End-to-End Pipeline Example: Analyzing Customer Frustration
Step 1: Split Operation
- name: split_transcript
type: split
split_key: transcript
method: token_count
method_kwargs:
num_tokens: 500
model: gpt-4o-mini
import docetl
docetl.default_model = "gpt-4o-mini"
pipeline = docetl.read_json("transcripts.json")
pipeline = pipeline.split(
name="split_transcript",
split_key="transcript",
method="token_count",
method_kwargs={"num_tokens": 500, "model": "gpt-4o-mini"},
)
Step 2: Map Operation (Identify Frustration Indicators)
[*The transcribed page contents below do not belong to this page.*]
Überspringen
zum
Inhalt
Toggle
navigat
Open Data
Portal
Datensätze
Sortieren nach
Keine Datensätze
- name: identify_frustration
type: map
input:
- transcript_chunk
prompt: |
Analyze the following customer support transcript chunk for signs of customer frustration:
{{ input.transcript_chunk }}
Identify any indicators of frustration, such as:
1. Use of negative language
2. Repetition of issues
3. Expressions of dissatisfaction
4. Requests for escalation
Provide a list of frustration indicators found, if any.
output:
schema:
frustration_indicators: list[string]
pipeline = pipeline.map(
name="identify_frustration",
input=["transcript_chunk"],
prompt="""Analyze the following customer support transcript chunk for signs of customer frustration:
{{ input.transcript_chunk }}
Identify any indicators of frustration, such as:
1. Use of negative language
2. Repetition of issues
3. Expressions of dissatisfaction
4. Requests for escalation
Provide a list of frustration indicators found, if any.""",
output={"schema": {"frustration_indicators": "list[string]"}},
)
Step 3: Reduce Operation (Summarize Frustration Points)
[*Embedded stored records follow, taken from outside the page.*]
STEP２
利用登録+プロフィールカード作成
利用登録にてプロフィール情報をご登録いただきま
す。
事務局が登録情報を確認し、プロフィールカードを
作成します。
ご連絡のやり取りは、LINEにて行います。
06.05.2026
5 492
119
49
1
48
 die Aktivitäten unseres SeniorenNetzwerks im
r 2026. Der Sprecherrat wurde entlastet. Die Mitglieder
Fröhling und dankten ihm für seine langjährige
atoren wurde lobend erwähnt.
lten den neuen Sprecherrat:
- name: summarize_frustration
type: reduce
reduce_key: split_transcript_id
associative: false
prompt: |
Summarize the customer frustration points for this support transcript:
{% for item in inputs %}
Chunk {{ item.split_transcript_chunk_num }}:
{% for indicator in item.frustration_indicators %}
- {{ indicator }}
{% endfor %}
{% endfor %}
Provide a concise summary of the main frustration points and their frequency or intensity across the entire transcript.
output:
schema:
frustration_summary: string
primary_issues: list[string]
frustration_level: string # e.g., "low", "medium", "high"
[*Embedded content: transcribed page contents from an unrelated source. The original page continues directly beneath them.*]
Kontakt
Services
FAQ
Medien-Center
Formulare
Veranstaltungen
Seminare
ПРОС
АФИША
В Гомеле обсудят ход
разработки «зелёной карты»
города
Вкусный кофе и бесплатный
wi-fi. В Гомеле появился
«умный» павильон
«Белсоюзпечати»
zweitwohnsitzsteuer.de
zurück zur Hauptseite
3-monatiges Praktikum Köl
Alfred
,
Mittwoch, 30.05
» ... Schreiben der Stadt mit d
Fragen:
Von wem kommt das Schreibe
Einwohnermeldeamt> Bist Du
pipeline = pipeline.reduce(
name="summarize_frustration",
reduce_key="split_transcript_id",
associative=False,
prompt="""Summarize the customer frustration points for this support transcript:
{% for item in inputs %}
Chunk {{ item.split_transcript_chunk_num }}:
{% for indicator in item.frustration_indicators %}
- {{ indicator }}
{% endfor %}
{% endfor %}
Provide a concise summary of the main frustration points and their frequency or intensity across the entire transcript.""",
output={
"schema": {
"frustration_summary": "string",
"primary_issues": "list[string]",
"frustration_level": "string", # e.g., "low", "medium", "high"
}
},
)
rows = pipeline.collect()
Non-Associative Reduce Operation
Note the associative: false parameter in the reduce operation. When chunk order matters, it ensures the reduce processes chunks in the order they appear in the original transcript.
Best Practices
-
Balance Chunk Size: Smaller chunks may lose context, while larger chunks may degrade model accuracy. The DocETL optimizer can find the chunk size that works best for your task.
-
Consider Overlap: Overlap between chunks isn't built into the Split operation, but you can achieve it by post-processing the split chunks.
-
Use Appropriate Delimiters: Choose a delimiter that logically divides your text (e.g., double newlines for paragraphs, custom markers for sections), and adjust
num_splits_to_groupso chunks contain enough context for your task. -
Mind the Order: If chunk order matters for your analysis, set
associative: falsein subsequent reduce operations. -
Combine Methods: For very large documents, first split into large sections using delimiters, then apply token count splitting so no chunk exceeds model limits.